| ACTIVITY |
Copy out the full listing exactly, omitting any picture it contains.

| GIVEN INFORMATION |
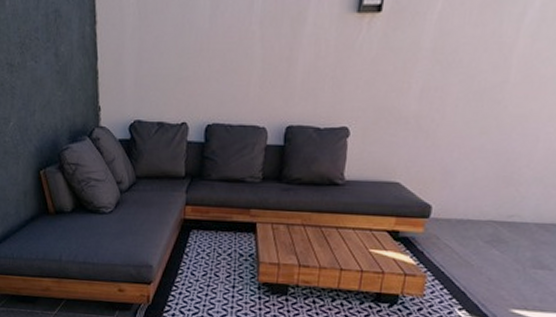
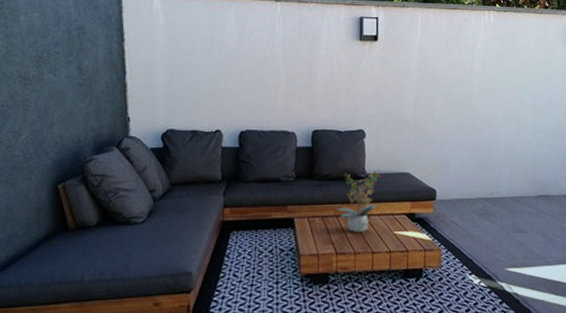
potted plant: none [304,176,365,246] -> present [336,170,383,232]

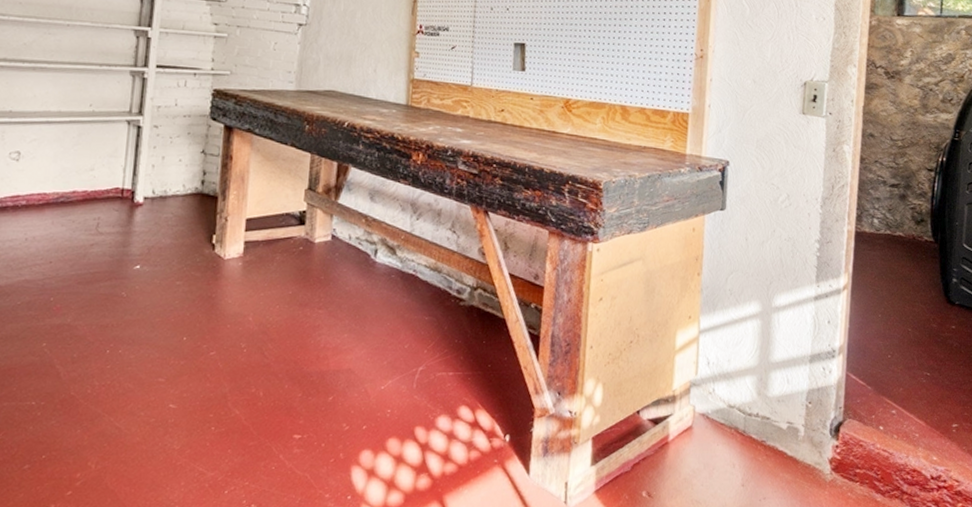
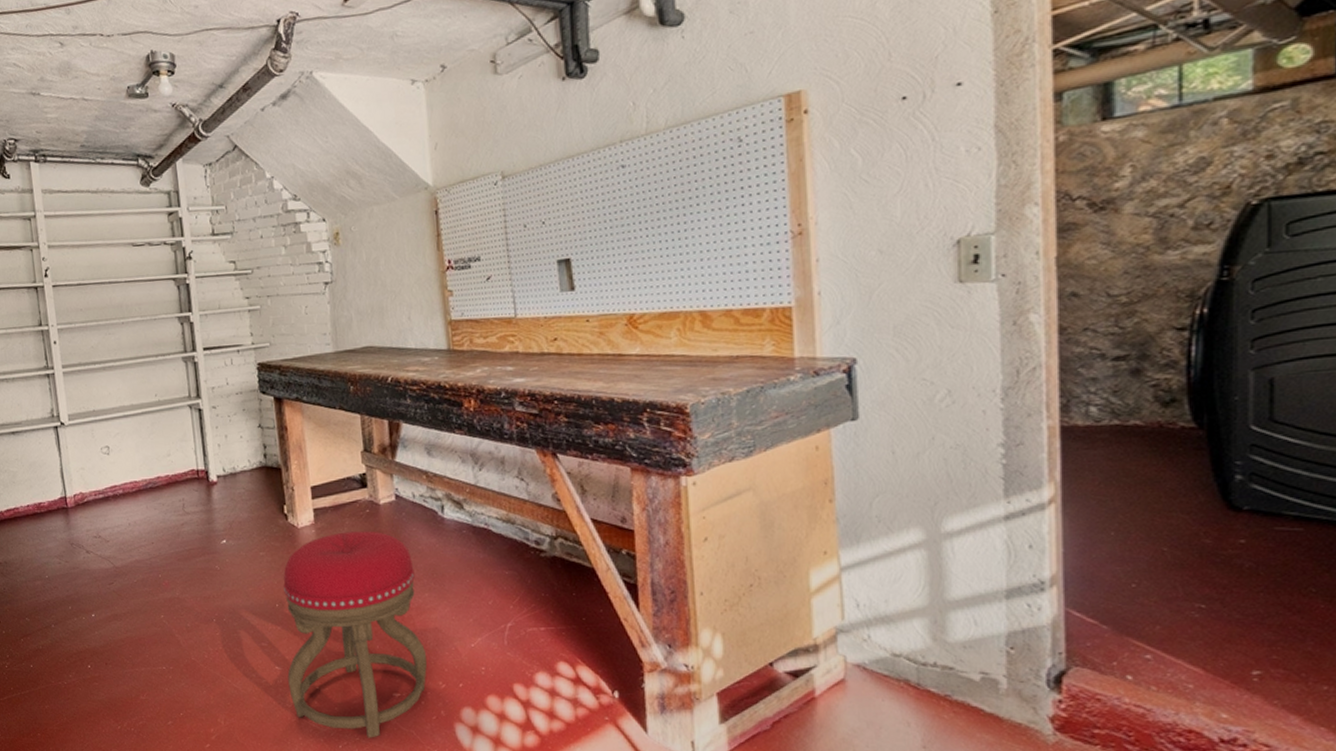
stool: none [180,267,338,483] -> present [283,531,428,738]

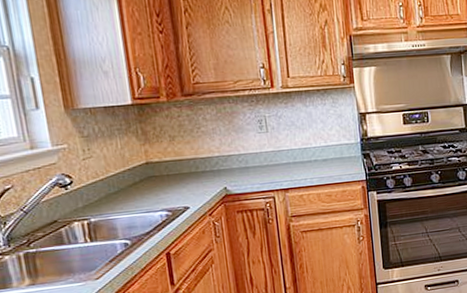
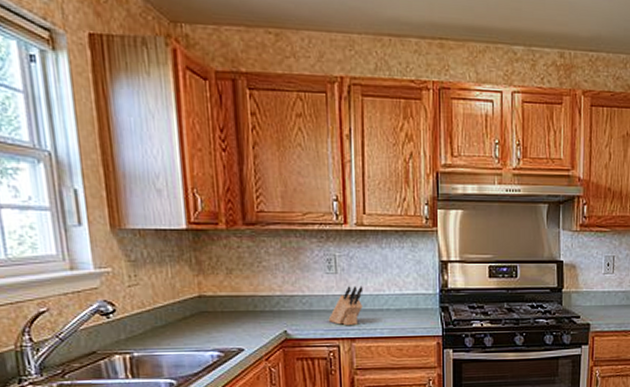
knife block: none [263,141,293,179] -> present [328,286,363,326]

| SOLUTION FOR THIS TASK |
potted plant: none [304,176,365,246] -> present [336,170,383,232]

stool: none [180,267,338,483] -> present [283,531,428,738]

knife block: none [263,141,293,179] -> present [328,286,363,326]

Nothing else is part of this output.